Nessa altura o rapaz cessou de olhar para o alto e permaneceu admirando, de perto, a moça; gravando as pequenas curvas de seu rosto, os relevos de sua mão, a altura do pescoço em que os cabelos principiavam a surgir e como, com as lufadas de vento, estes se desarranjavam. Ela sorriu levemente ao perceber isto:

- O quê? - ele indagou. - O que foi?!

Risos.

- O quê?!
- Eu é que pergunto! - diz ela, em meio às risadas. - Você fica aí, me olhando!
- Num posso?
- Pode, mas. Por que esse olhar todo, assim! Nossa, uma coisa toda, você parece que tava meditando!
- Meditando?!
- O que você tava olhando?
- Você.
- Não, sério!
- Tô sério, ué, eu tava olhando você, não era o que você perguntou?
- Não, é, mas.
- Mas o quê? É proibido, tem que ter autorização?

Mais risos.

- Não, não!
- Então pronto, resolvido, fico olhando você, não tem problema.
- Mas por que, garoto!?
- Como porque, porque você é linda, ora.
- Ai, seu brega!...
- Linda, linda, linda, linda...

Beijos.

- Não, mas sério. - ela recomeça. - Você tava pensativo. Pensando no quê?
- Nada.
- Não, fala sério!
- Em nada, assim.
- Ninguém pensa em nada.
- É, não, não era em nada.
- Viu?
- Era que. Tava pensando que, assim. Sou um privilegiado, um sortudo.
- Ah, é?
- É, pensa. Eu, você, aqui na colina, sozinhos, no fim do mundo, ninguém pra importunar, esse pôr-do-sol, essa coisa toda. Isso é maravilhoso. Parece que o tempo parou. Parece que.

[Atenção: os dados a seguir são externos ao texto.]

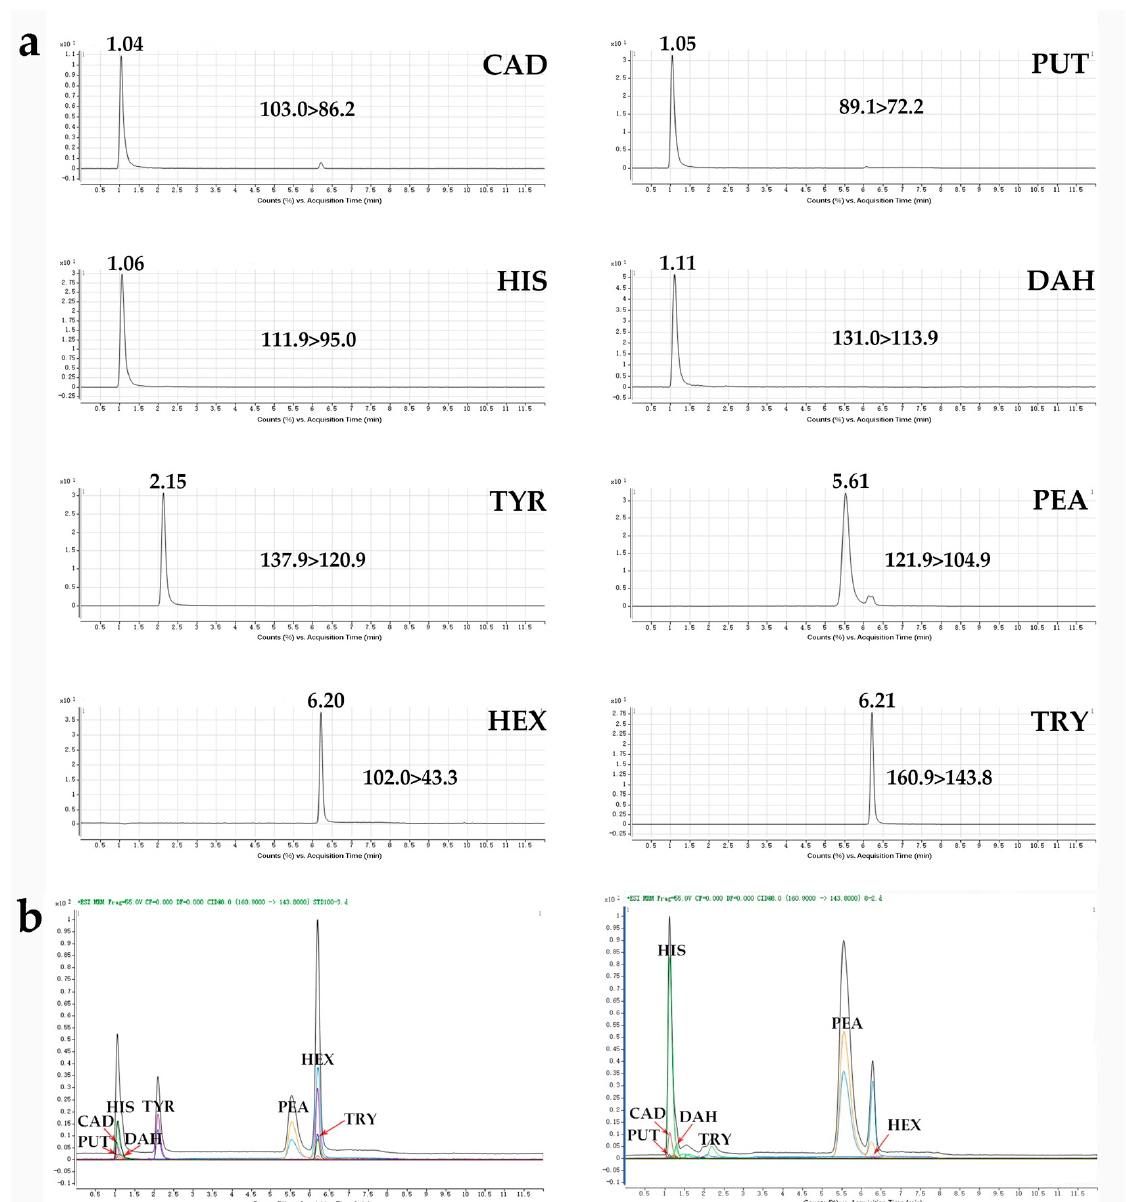
Figure 2. The extracted ion chromatograms of seven biogenic amines (BAs) and the internal standard in a standard solution under positive mode ( a ), and total ion chromatograms and extracted overlaid dynamic multiple reaction monitoring (DMRM) chromatograms obtained from ultra-performance liquid chromatography coupled to a triple quadrupole mass spectrometry (UHPLC-QqQ-MS/MS) analysis in full-scan mode ( b ), (left) standard solution; (right) real wine sample (CAD: Cadaverine; PUT: Putrescine; HIS: Histamine; DAH: 1,7-diaminoheptane; TYR: Tyramine; PEA: Phenylethylamine; HEX: Hexylamine; TRY: Tryptamine).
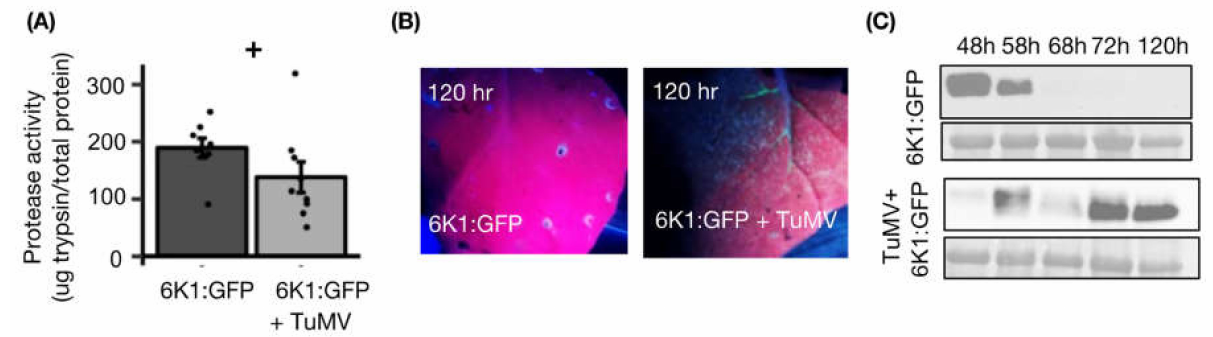
Figure 4. TuMV infection decreases plant protease activity and increases 6K1 stability. N. benthamiana leaves were agro-inoculated with TuMV and 6K1:GFP or just 6K1:GFP. ( A ) Protease activity was quantified and 6K1:GFP quantified with ( B ) UV light at 120 hpi and ( C ) western immunoblots over time. For each sample, an equal volume (10 µ L) was loaded into each well of an SDS-PAGE gel. Anti-GFP antibodies were used in both western blots and Ponceau staining was performed to check for loading control. Each result is mean from ten biological replicates in ( A ). All western blots are representative of at least two replicates which each contained three plants per treatment. A one-way ANOVA was used in ( A ) to check for significance among means ( n = 10, mean ± SE, + indicated a p -value of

O rosto dele muda nitidamente ao dizer isto. Está totalmente alterado.

- Parece que. Eu acho que nem mereço isso. Estar aqui com você é a melhor coisa do mundo, cada coisinha que você faz, você arrumando a cama, lavando o prato, correndo, tomando banho, é tudo lindo. E eu ficava sempre imaginando, pensando se ia ser assim, se você ia mesmo me dar qualquer bola, e se desse, se ia ser assim, eu tinha medo dessa intimidade porque sonhava tão alto com ela. Mas aconteceu e. E é, é isso, é bom, é ótimo mesmo, eu não preciso mais ter medo de não acontecer, eu. Eu não quero nunca mais sair daqui, vou ter que sair, mas não quero, todas essas coisas bregas que dizem, "quero que o tempo pare pra nós ficarmos juntos pra sempre", isso, eu. Parece verdade, agora, eu quero mesmo que o tempo pare. Eu não te quero longe mais um segundo, eu. Isso deve parecer muita idiotice minha.
- Não parece, não. É lindo. - ela o acariciou. - Parece até que você escreveu antes de dizer."

- É. - ele murmurou, e suspirou enquanto fechava o caderno. - Parece.